Tuesday, October 26, 2010

An old friend.

There wasn't any question that I would be making this week's pick for Tuesday's With Dorie by by Emily of Sandmuffin. Dorie's All-American, All-Delicious Apple Pie is just that -- delicious. This wouldn't be my first time making it (it made an appearance at Thanksgiving a couple years back, and another time just because), but an excuse to fill my kitchen with the aroma of fall and loved ones' stomachs with toothsome apples and flaky pie crust was very much welcome. Yes, I was an "old hand" at this one, and then I realized I may have blogged about this recipe before, too, back when I was a more diligently keeping this up.

And here it was. Nearly two years ago I had experienced the revelation that apple pie can, indeed, be fantastic, and today, I'm still maintaining that position. This time, I chose Mutsus, Granny Smith, and a few Arkansas black apples. I hadn't baked with the Arkansas black before, and because they're so small, I can't imagine making an entire pie from them (the peeling and coring would be endless!), but they are such a distinct variety from the mealy ones that color the produce section of your conventional grocery store.
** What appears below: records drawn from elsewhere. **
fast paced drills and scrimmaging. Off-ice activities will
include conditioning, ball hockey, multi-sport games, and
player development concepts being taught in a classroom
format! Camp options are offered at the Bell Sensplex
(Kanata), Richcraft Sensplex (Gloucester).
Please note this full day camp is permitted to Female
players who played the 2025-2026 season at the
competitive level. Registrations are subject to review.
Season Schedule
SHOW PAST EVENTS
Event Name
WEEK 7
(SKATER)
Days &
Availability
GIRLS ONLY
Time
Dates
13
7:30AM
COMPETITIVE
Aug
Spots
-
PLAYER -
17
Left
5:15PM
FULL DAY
And they're gorgeous -- it's the apple I imagine Snow White to have been been poisoned by, unable to resist the allure of its oxblood, semi-matte finish.
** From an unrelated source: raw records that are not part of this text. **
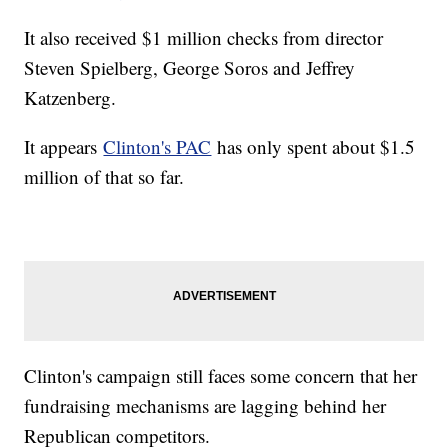
It also received $1 million checks from director
Steven Spielberg, George Soros and Jeffrey
Katzenberg.
It appears
Clinton's PAC
has only spent about $1.5
million of that so far.
Clinton's campaign still faces some concern that her
fundraising mechanisms are lagging behind her
Republican competitors.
I've had a couple more years of pie dough rolling under my belt now, and the crust definitely draped over the mound of raw apples in a more attractive way (though as the volume of the apples decreased as they were baked, the crust caved a bit too), but there were also some less-than-sweet apples in the mix. I think next time I'll reintroduce the tsugaru apples and omit the Granny Smith standby.

I can't wait for apple pie leftovers. If I recall correctly, the flavor was even better on the second day. I may even lay some cheddar over that slice. Dessert for breakfast? Absolutely.

Tuesday, October 19, 2010

Back in the saddle.

I've missed you. Heat waves and overwhelming commitments shouldn't be an excuse, but it's the truth. I admit, I did make time to bake birthday cakes and birthday treats, but I might as well be chained to those at this point -- there's no way around it. But, the weather has turned rainy and chilly, if only for this half of the week, and it's enough to be the kick in the pants I need to start baking for Tuesdays With Dorie again, and what could be more seasonal than a variation on pumpkin pie?? Things have finally settled down, and with Janell of Mortensen Family Memoirs choosing Caramel Pumpkin Pie, I have a feeling it's going to be a spectacular holiday season.
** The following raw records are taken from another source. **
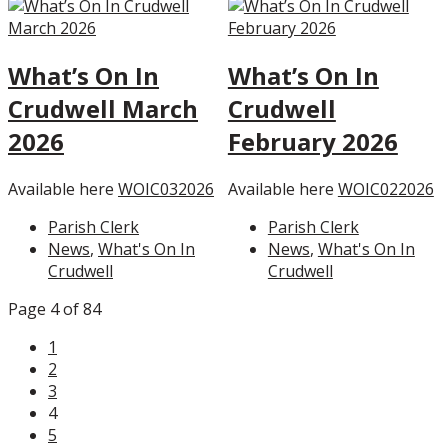
What’s On In
What’s On In
Crudwell March
Crudwell
2026
February 2026
Available here
WOIC032026
Available here
WOIC022026
Parish Clerk
Parish Clerk
News
,
What's On In
News
,
What's On In
Crudwell
Crudwell
Page 4 of 84
1
2
3
4
5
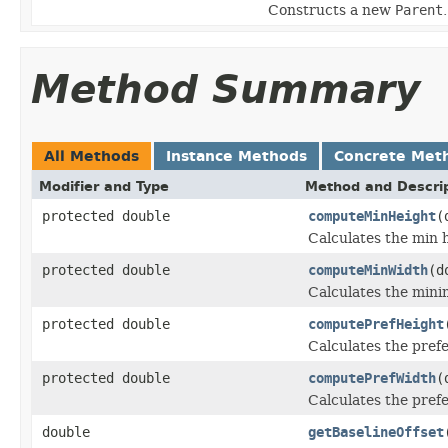
Constructs a new
Parent
.
Method Summary
All Methods
Instance Methods
Concrete Met
Modifier and Type
Method and Descri
protected double
computeMinHeight
(
Calculates the min h
protected double
computeMinWidth
(d
Calculates the mini
protected double
computePrefHeight
Calculates the prefe
protected double
computePrefWidth
(
Calculates the pref
double
getBaselineOffset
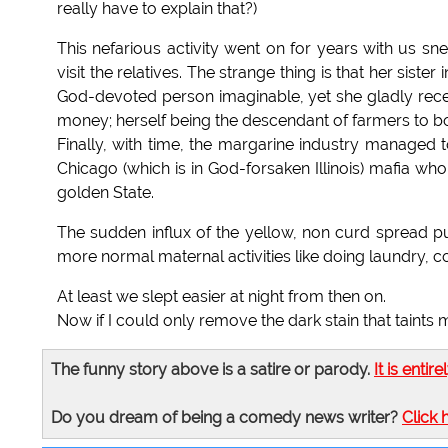
really have to explain that?)
This nefarious activity went on for years with us s
visit the relatives. The strange thing is that her sister
God-devoted person imaginable, yet she gladly rec
money; herself being the descendant of farmers to b
Finally, with time, the margarine industry managed t
Chicago (which is in God-forsaken Illinois) mafia wh
golden State.
The sudden influx of the yellow, non curd spread 
more normal maternal activities like doing laundry, co
At least we slept easier at night from then on.
Now if I could only remove the dark stain that taints
The funny story above is a satire or parody.
It is entire
Do you dream of being a comedy news writer?
Click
It's been awhile since I've made a pie, and was over the moon that this was my welcome-back recipe, but it's been so long that I was almost unsure when making the dough for the crust -- Was it wet enough? Too wet? What happened last time it was too dry? Everything worked out in the end with enough pinching and kneading (not the most ideal method, but it came together), and luckily holidays beget pies so I look forward to crust-making becoming second nature once again.

The crust was baked and cooled, and then came the tricky part -- making the caramel. Sugar was cooked in a skillet on the stove until it took on a mahogany color (difficult to gauge with a black-bottomed, non-stick skillet) and smoking, with heavy cream and butter then added to it. I got the mahogany color and the melted sugar was smoking ever so slightly, but it seems it had just gone over the edge and there became a hint burnt caramel flavor.

After it cooled, it was mixed into the pumpkin and spice mixture (no appliances necessary - hurrah!), poured into the pan. I realized at this point that perhaps a deep dish pie plate wasn't the way to go for this recipe. My love of crust runs deeps, so a deep dish pie with it's greater crust-to-filling ratio has my heart and it's a reflex to grab that pie plate every time. When I poured the filling into the par-baked crust, however, it only barely hit halfway up the pan. There was nothing I could do at this point, so off into the oven it went, spending about 10 minutes longer in there than projected.

I refrigerated the pie overnight, and in the morning, upon examining my sleigh bed of a pie with its large sloping headboard, I decided a whipped cream topping would be the way to go. I added some Maker's Mark to the cream as I hadn't added any rum to the filling as suggested, and covered the surface with the fluffy, white blanket, letting it reach the rim of the crust. Its secondary purpose was mellowing the burnt caramel flavor of the pumpkin, which wasn't bad at all, in my opinion, and did add a certain depth to the delicious (but sometimes one-note)taste of pumpkin. I'd be interested in making the pie again and taking the caramel off before it turns mahogany and seeing which pie I prefer.

So here begins another holiday baking season. I'm hoping it won't be completely overwhelming and leave me no time to blog, but it will surely be infinitely satisfying.